- TEXTE:
Carme Riera participe de cette geste historienne de quête d’un passé immergé dans les profondeurs de la mémoire collective. L’épaisseur des couches de sédiments historiques rend difficile l’approche souterraine, c’est pourquoi il faut parfois avoir recours à l’imagination pour combler la rareté informative induite par la béance documentaire. Sait-on vraiment ce que pensaient les judéo-convers en dehors des paroles lâchées sous la contrainte inquisitoriale ? Comment vivaient-ils dans un système de contrôle qui leur interdisait d’assumer pleinement leur identité ? Si le degré d’intégration de la censure catholique variait selon les situations individuelles et selon les statuts sociaux, obligeant chacun à composer de manière plus ou moins élaborée avec les règles de comportement collectif qui lui étaient imposées, il n’en reste aucun vestige. Aucune source, sinon celle de la répression, ne nous permet d’accéder clairement à la voix de ces condamnés au silence.
C’est encore par le personnage de Gabriel Valls que Carme Riera nous livre l’introspection la plus efficace à nous faire entendre une identité muselée depuis plusieurs siècles. L’écriture sonde la conscience du rabbin pour ramener à la surface de notre connaissance le fondement d’une identité bafouée. Ainsi devient-il également notre guide dans la nuit de la méconnaissance ou pire de l’ignorance.
L’île de Majorque est présentée dans ce sens comme l’ancienne Terre promise, celle où la tolérance religieuse autorisait une société multiculturelle et religieuse :
Por eso, si a alguien pertenecía esta tierra, esta isla querida, un pequeño paraíso surgido como un milagro en medio del mar, reino cerrado como Arca de Alianza, Tierra de Promisión, la única Tierra de Promisión posible, como aseguraba su padre en los momentos más bajos, era a ellos, a los judíos, y también a aquellos que se llamaban Bennàsser, Arrom, Alomar, Aimerich, Maimó, aunque todos los que conocía con estos apellidos le mirarían como a un demente y le obligarían a callar a las malas, si se atreviera a decirles que podían sentirse orgullosos de descender de los moros, de moros honrados, gentes de paz y no de piratas […] No de los moracos, sino de los que eran señores de esta tierras, señores que señoreaban esta tierra, los moros que les permitieron vivir en paz y practicar su religión durante tantos años. Pero nunca más volverá a insinuar nada de todo esto a nadie que se llame Benàsser o Arron, o Massutí, o Aimerich, por muy amigo que pueda ser, por mucho afecto que le tenga y crea que la confidencia habrá de unirles más, al pensar en un pasado común mucho más glorioso que los tiempos en que les había tocado vivir15.

- DONNÉES FOURNIES:
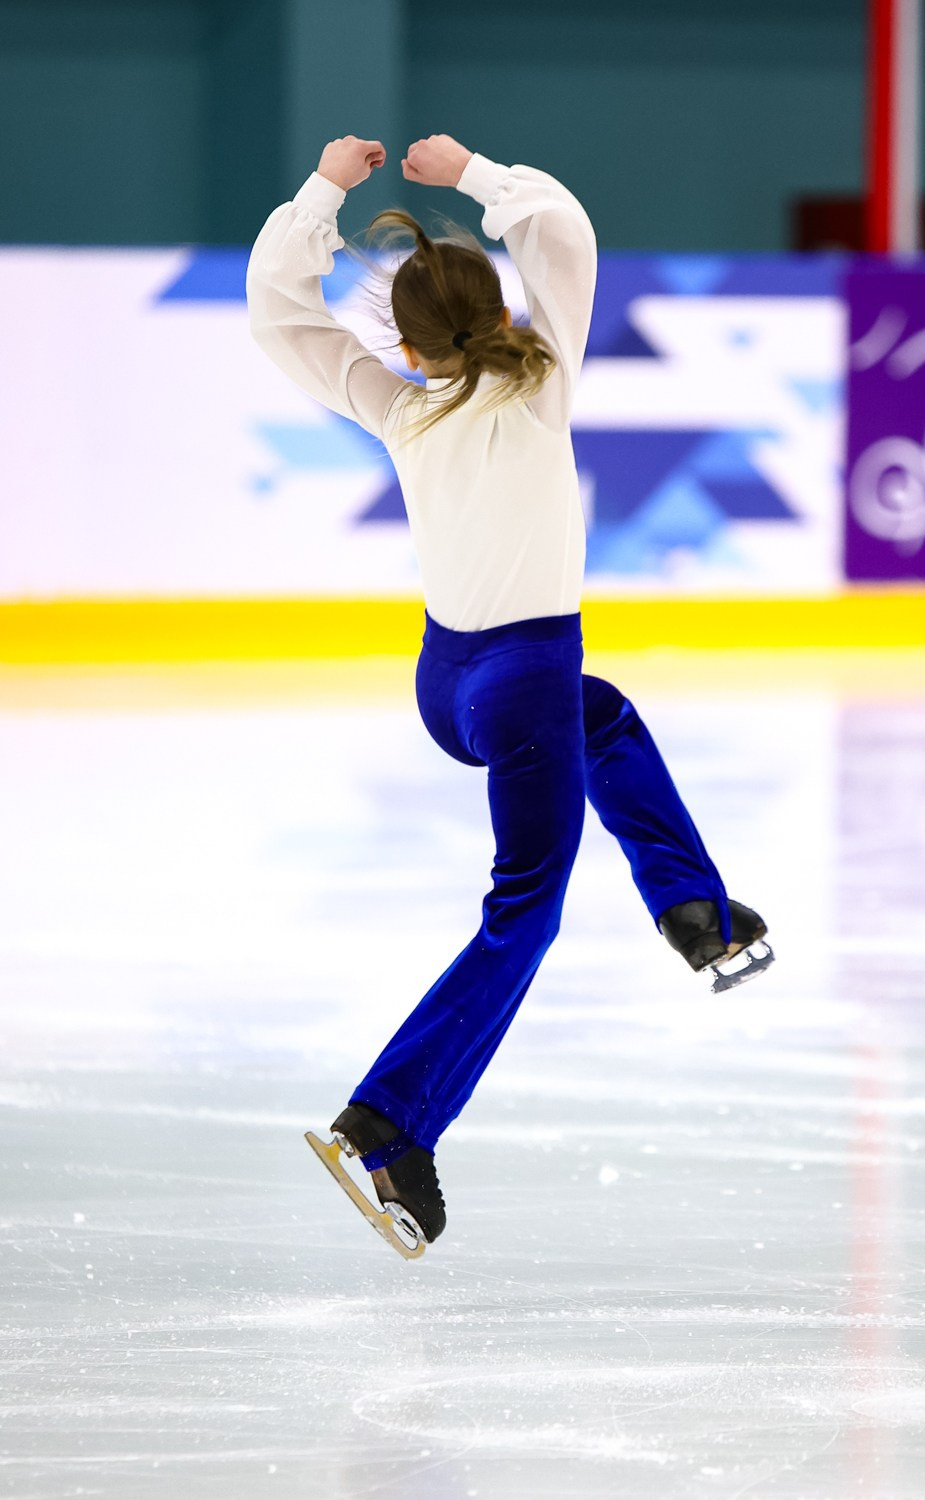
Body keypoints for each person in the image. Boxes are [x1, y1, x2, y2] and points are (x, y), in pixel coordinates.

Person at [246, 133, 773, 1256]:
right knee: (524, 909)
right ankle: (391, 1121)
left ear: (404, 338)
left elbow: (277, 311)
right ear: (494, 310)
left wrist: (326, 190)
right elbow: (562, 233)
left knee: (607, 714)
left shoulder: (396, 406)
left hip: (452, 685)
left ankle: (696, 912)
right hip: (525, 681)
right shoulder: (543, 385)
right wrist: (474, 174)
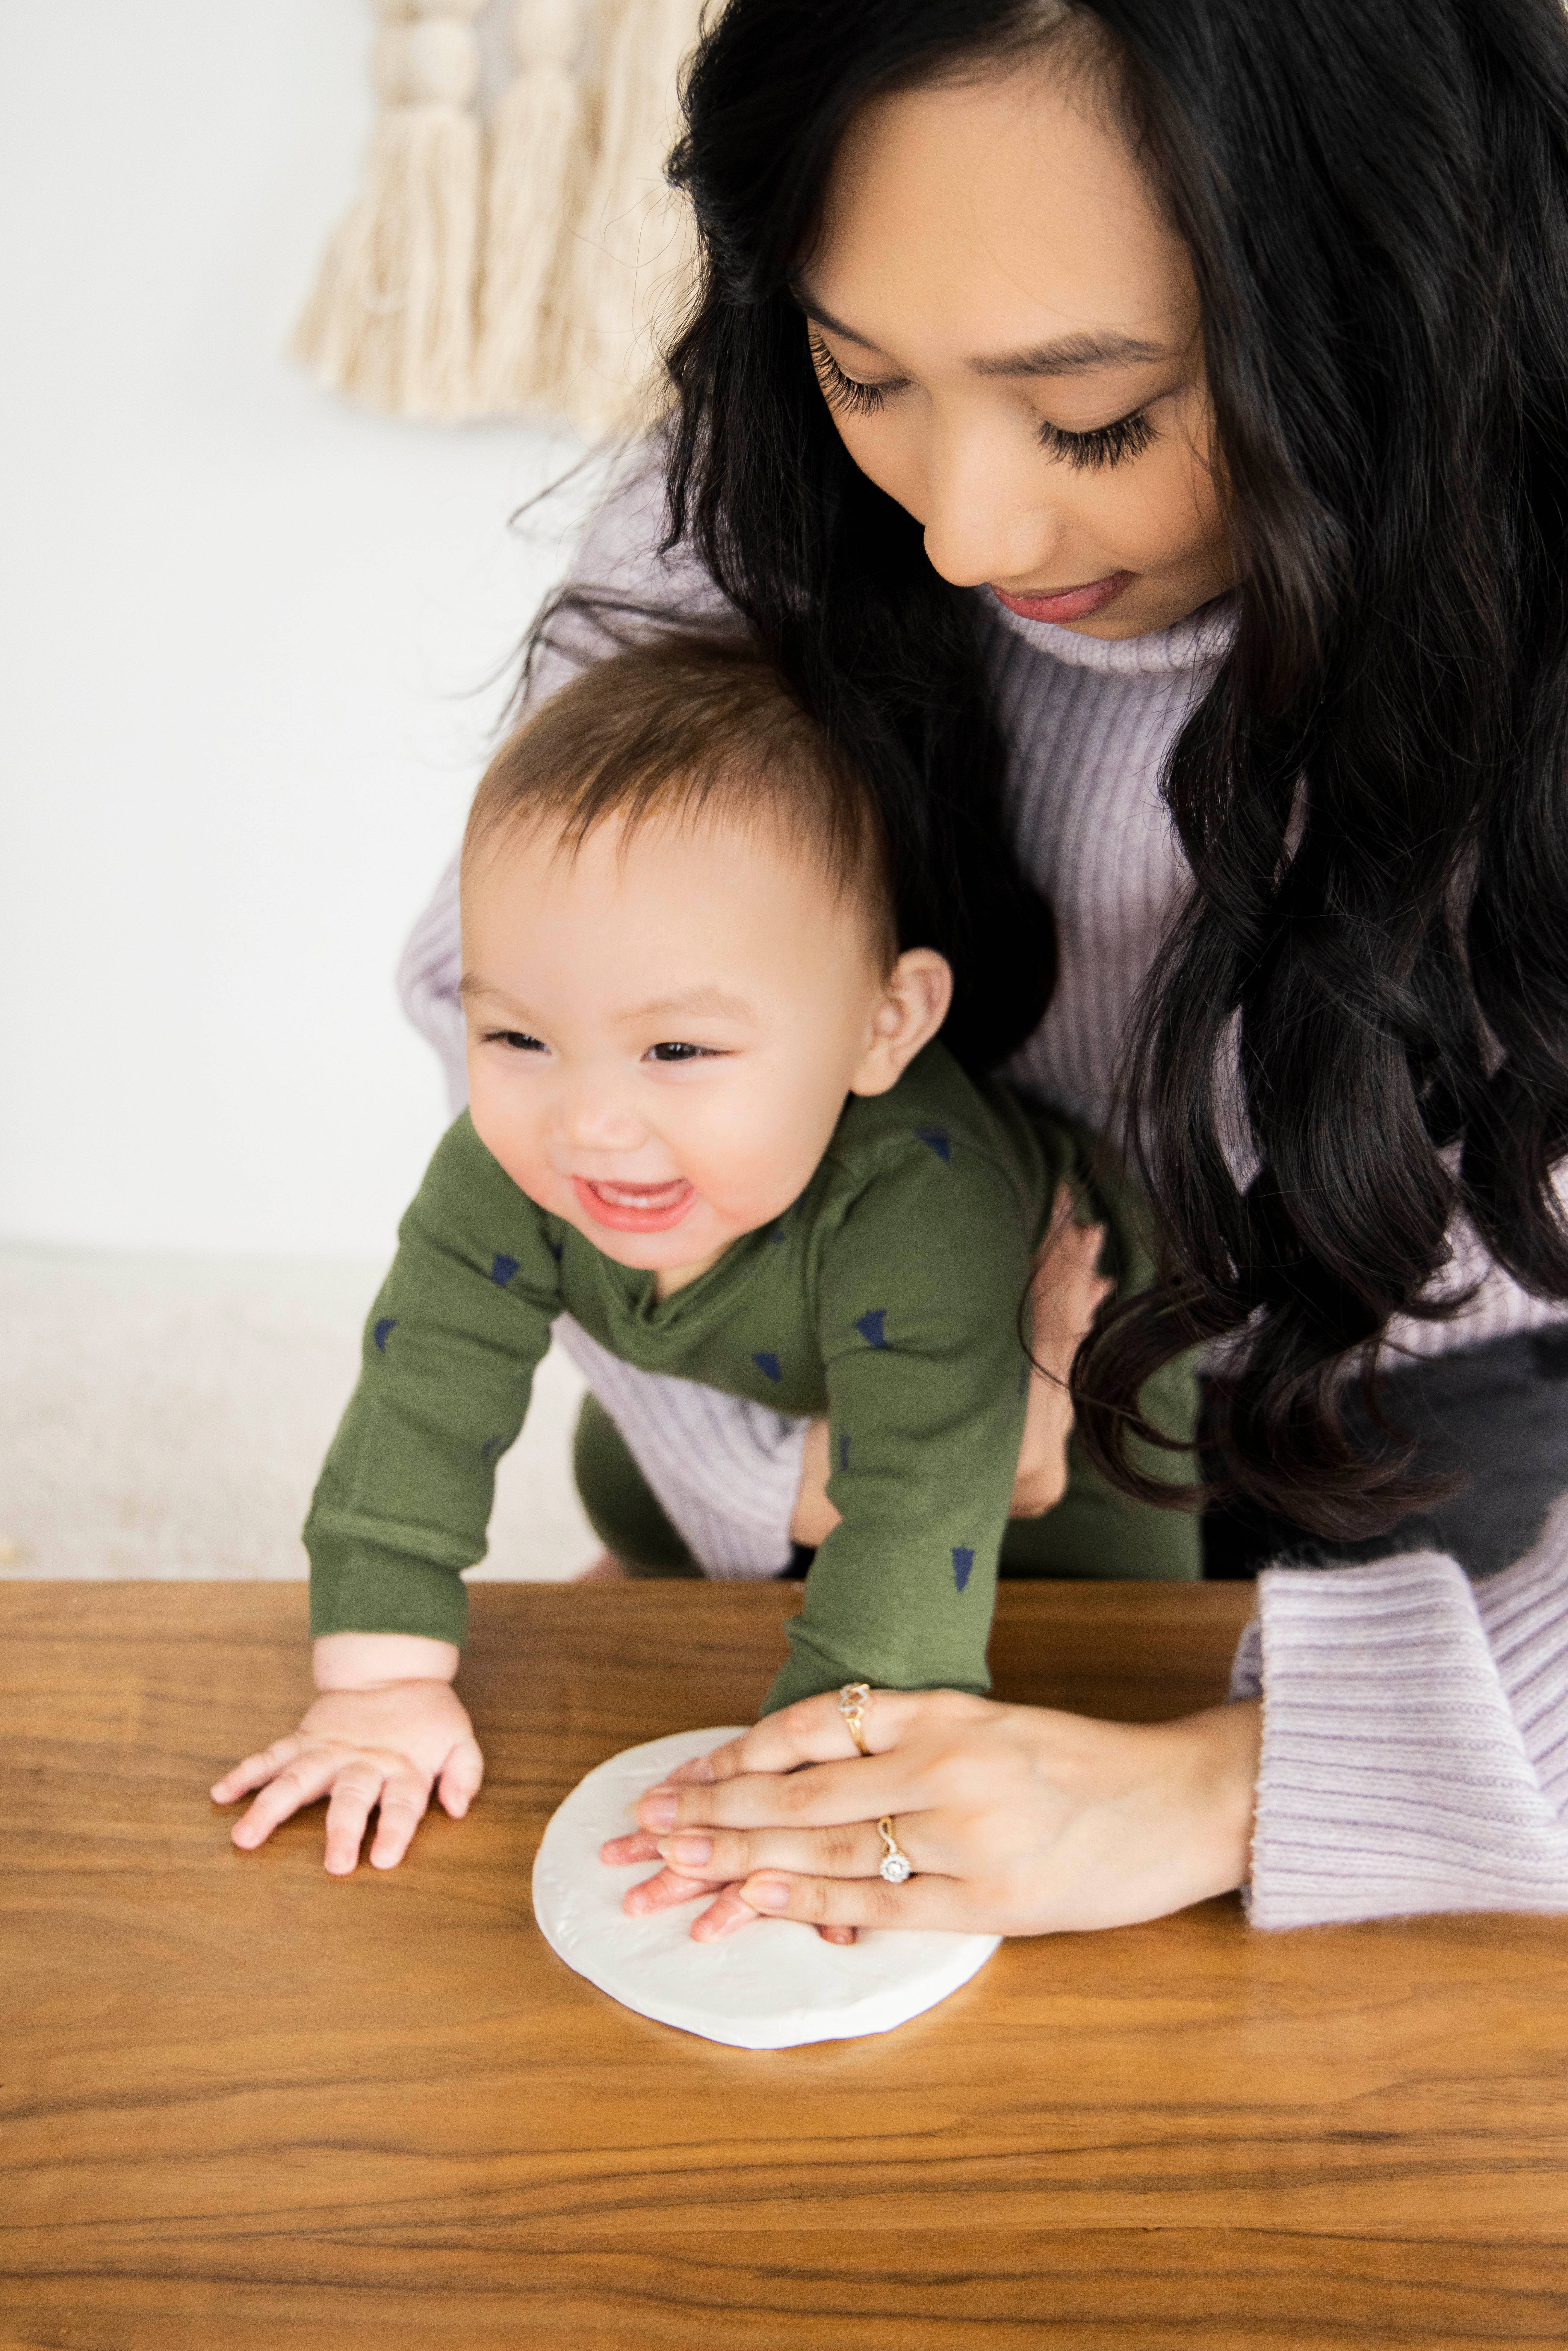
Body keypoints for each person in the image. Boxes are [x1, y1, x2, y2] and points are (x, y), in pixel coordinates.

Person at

...

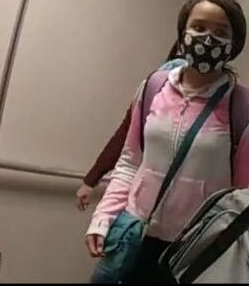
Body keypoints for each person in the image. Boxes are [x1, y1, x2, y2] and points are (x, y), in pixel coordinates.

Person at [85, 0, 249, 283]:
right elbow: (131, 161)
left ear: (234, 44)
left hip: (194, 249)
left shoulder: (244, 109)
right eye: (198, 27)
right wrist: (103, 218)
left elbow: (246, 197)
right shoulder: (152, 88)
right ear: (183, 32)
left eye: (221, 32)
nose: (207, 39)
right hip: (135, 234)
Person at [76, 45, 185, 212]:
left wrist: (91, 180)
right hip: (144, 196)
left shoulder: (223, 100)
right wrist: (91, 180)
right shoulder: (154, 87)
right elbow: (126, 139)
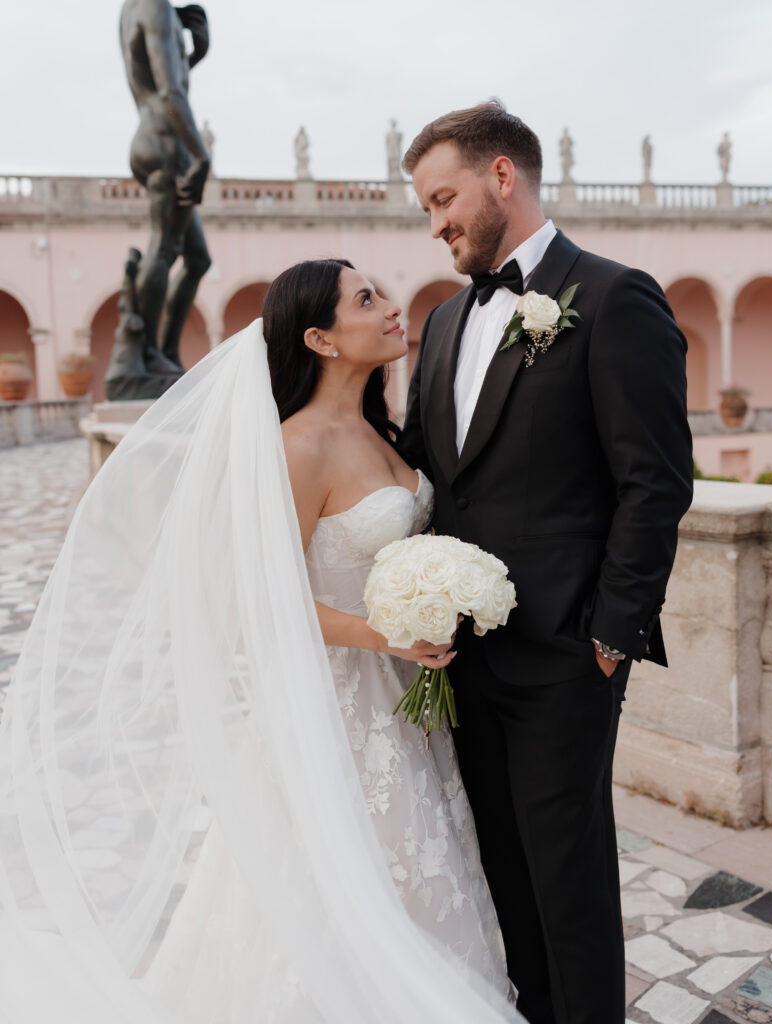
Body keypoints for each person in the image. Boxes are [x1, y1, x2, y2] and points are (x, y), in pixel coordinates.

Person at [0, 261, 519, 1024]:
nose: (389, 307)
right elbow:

- LISTE DES ACTIVITÉS:
1. Répondez brièvement aux questions suivantes à partir du texte consacré à Carme Riera :
(a) Selon le texte, quelle est la seule source qui permet d'accéder à la voix des condamnés au silence ?
(b) Par quel personnage Carme Riera livre-t-elle l'introspection la plus efficace ?
(c) Comment l'île de Majorque est-elle présentée ?
2. Reproduisez à l'identique le passage du texte consacré à Carme Riera qui va de « C’est encore par » jusqu'à « pire de l’ignorance. » inclus.
3. Poursuivez le texte consacré à Carme Riera et à la mémoire des judéo-convers à partir de l'endroit où il s'arrête.
Le matériel fourni ne joue aucun rôle dans ces exercices.

- RÉPONSES:
1.
(a) La source de la répression.
(b) Par le personnage de Gabriel Valls, le rabbin.
(c) Comme l'ancienne Terre promise, où la tolérance religieuse autorisait une société multiculturelle et religieuse.

2.
C’est encore par le personnage de Gabriel Valls que Carme Riera nous livre l’introspection la plus efficace à nous faire entendre une identité muselée depuis plusieurs siècles. L’écriture sonde la conscience du rabbin pour ramener à la surface de notre connaissance le fondement d’une identité bafouée. Ainsi devient-il également notre guide dans la nuit de la méconnaissance ou pire de l’ignorance.

3.
Si le présent des juifs est condamné, leur passé l’est tout autant. Par la censure que la communauté s’impose elle aussi à elle-même, dans une soumission complète aux injonctions catholiques, c’est l’identité qui est niée. En attentant au chapitre de leur histoire concernant le peuplement de leur île, les chrétiens Majorquins renoncent à une histoire qui a contribué à façonner leur identité. Il est temps de reconquérir cette vérité fondatrice, cette connaissance de soi et des autres sans laquelle tous les Majorquins ne peuvent vivre pleinement ensemble16.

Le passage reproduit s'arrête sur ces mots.